Don’t come back, or you’ll never leave again!
Recently arrested and sentenced blogger Mehman Huseynov has been blacklisted since 2012.
A fabricated criminal case was brought against him back then.
“At that time, a court ruling set the investigative period at three months, during which I was forbidden from leaving not just the country: I didn’t even have the right to leave Baku without permission”.
About five years have passed since that time, but this ‘three-month’ investigative period has yet to come to an end. Throughout these five years, each and every time that he has needed to go to some region of Azerbaijan, Huseynov must request the permission from an investigator.
Mehman thinks that the government is punishing him in this way. But he has a thoroughly calm attitude towards this dilemma.
“They want to keep me on a short leash. They think that I’m suffering from the fact that I can’t leave the country. But this is fine with me. I want my country to transform into Europe, not leave it to go there [Europe]”.
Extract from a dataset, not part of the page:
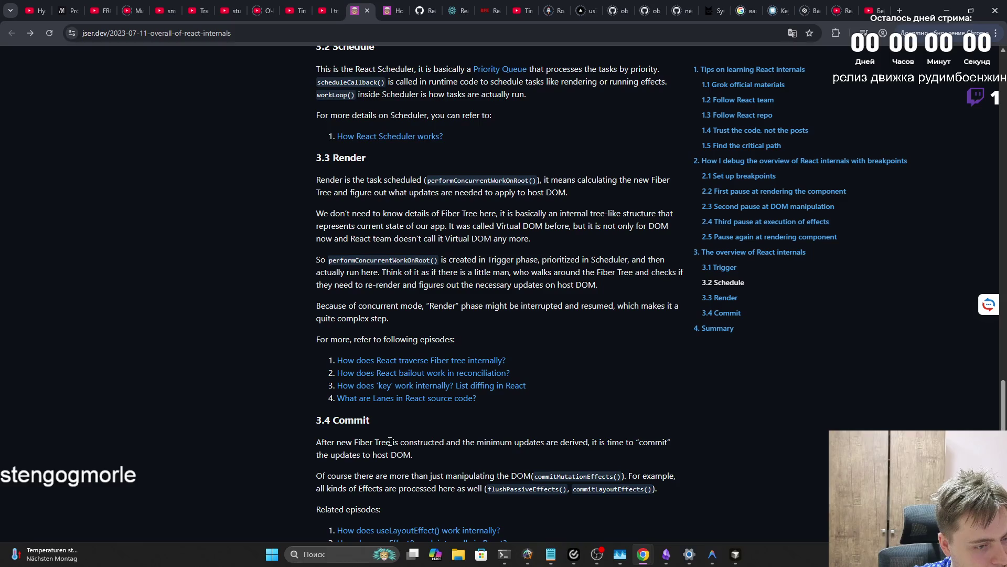
pyautogui.scroll(-1, 390, 440)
The only thing that’s unpleasant for the blogger is that he cannot see his brother, Emin Huseynov. Emin was stripped of his Azerbaijani citizenship several years ago. At present, Emin has received political asylum in Switzerland, and the brothers can’t see one another. Mehman says, “This isn’t a big tragedy, I see this as a temporary difficulty. My activities are connected with Azerbaijan. I am a video-blogger who records illegal activities and rights violations in Azerbaijan. For this, there’s no need to leave the country”.
The video-blogger says that even if the ban on him leaving is removed, he won’t travel abroad for some time, simply based on principle. “Let them see that I’m here”.
Huseynov said these words before he was sentenced to two years in prison in early March.
Such a situation is typical for all ‘politicized’ people
Lawyer Fariz Namazli tells how the problem of travel bans is one also encountered by entrepreneurs who owe taxes.
“But in this case, there is nothing illegal. Sometimes they attain the right to leave the country by going through the necessary procedures. Whereas illegal travel bans are usually encountered by journalists, human rights activists, and, as they say here, the ‘politicized’”.
And though, according to the law, witnesses in criminal cases cannot be banned from leaving, there are, at this moment, around fifteen journalists in Azerbaijan whose rights have been restricted in this way.
Around five of these ‘banned witnesses’ have appealed to the European Court of Human Rights.